The Problem With Captain Jack Sparrow
I recently rewatched the Pirates of the Caribbean films. I can't recall the impetus. Perhaps I just needed a lungful of some sweet, fragrant Orlando Bloom. Maybe I wanted to think about scurvy, and couldn't do so without significant visual stimulation. But if I'm honest, the real reason is this guy. This guy right here.
Thanks, Starspage.com! Anyway, I know the trilogy (and fourth film which was awful so I shan't acknowlegde it from this point on) has long since sailed over the edge of the world, but... imagine you run a restaurant. Some regular customer, a real charmer, says they're leaving to go overseas. You throw them a big party, give speeches and generally make a great night out of it, then the next day, you come in to work to find that all the food in your storeroom has been replaced with poo. Huge jars of the stuff. That is how I feel about Jack Sparrow, sometime captain of the Black Pearl. He crapped in my jars.
Allow me to clarify.
5. He ran away.
Jack began his adventures by running towards danger. Like an absolute deranged tit. In fact, in Curse of the Black Pearl, he and Senor Bloomingdales ran towards the bad guys underwater, using a upside down canoe as a sort of diving helmet. Sure, he was running in a sneaky, underhanded way, but behind the sneaking was a genuinely charming modicum of bravery. Actual, palpable bravery. As the films went on, he began running away, in more ways than one.
4. He got stupider.
As he go more cowardly, Captain Jack got stupider. You see, he was initially written as a kind of drunken master; his swaying and vacillating bung-eye and the ever-present cloying stink of rum, as commented on continuously by all and sundry, was an act. A ruse. Sure, he was drunk, but his entire personality was a gorgeous, honeyed pitcher-plant, designed to lull people in, then use them. His machinations were undulating and adaptable, and they ensured that not only he, but also his friends would live to fight another day. The second film, however, began sloughing off this glorious shell, leavig behind a dumb guy in a silly hat.
3. He became a jerk.
So we've established that after the first film, Jack got stupider. He also, tragically, got meaner. The reason Jack was such an appealing character was that between cocky, brash displays of bravado, he'd let people see that he genuinely cared. He'd give Will Turner actual, sincere, fatherly advice. He'd go back for his crew. He did such a good job of being genuinely caring, albeit beneath a crusty exterior, that Turner risked his life to rescue Jack from the gallows. And yet somehow, by the second film, he's jettisoned any compassion and taken to abandoning his friends, screwing over his crew and cheating on Will with Kiera Knightley of all people. KIERA KNIGHTLEY. *shudder*
2. He stopped caring, but people cared about him more and more.

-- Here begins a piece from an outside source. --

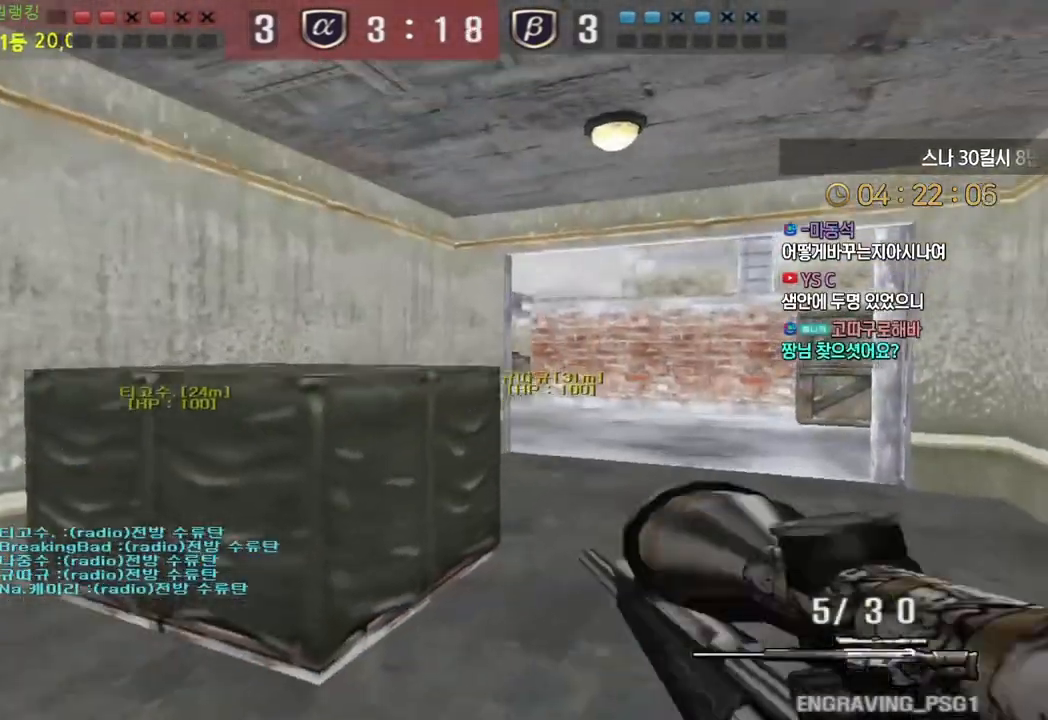
{"keys": ["ctrl", "d", "w"], "events": [[367, "w", "down"], [383, "d", "down"], [500, "ctrl", "down"]]}
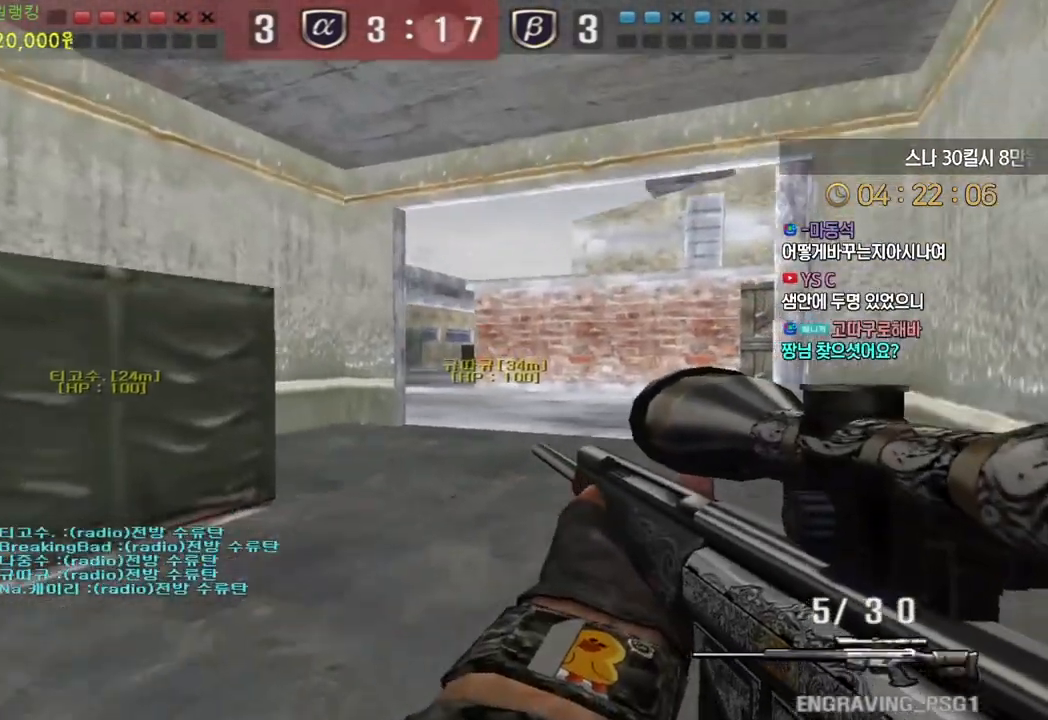
{"keys": [], "events": [[33, "d", "up"], [33, "w", "up"], [50, "space", "down"], [67, "ctrl", "up"], [100, "space", "up"]]}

This ties in with point three, but stings more: the second film sees Jack doing a 180 degree swing from loveable Han Solo style rogue/mentor to tactless womanising bastard. And yet somehow, when he gets eaten at the conclusion of the interminable part two in the series, his friends - the same friends he's been screwing over the whole movie - tearfully dedicate themselves to bringing him back from the dead. Which is the kind of jarring, idiotic narrative dissonance that makes this series about as consistent as the Matrix trilogy.
1. He got Braffed.
This is the worst crime of all: near the tail end of season three of scrubs, Zach Braff and co. turned J.D. from a thoughtful, sometimes goofy but incredibly competent young doctor into... this guy.
Granted, there's some of The Todd in there, but still. When something gets 'Braffed', it goes from great to annoying really fast. Take, for example, every track off the Garden State soundtrack. They all got Braffed. And captain Jack Sparrow got Braffed harder than a Braff could Braff. How? By sacraficing everything that made him great - heroism, charm, mentoring, bravery, loyalty, with just a splash of idiocy - and replaced it instead with big, dumb, marketable and iconic pratfalls and setpieces, combined with acts of downright cruelty towards characters he previously went out of his way to help.
Which, ironically, not even JD would do. Especially not to his chocolate bear.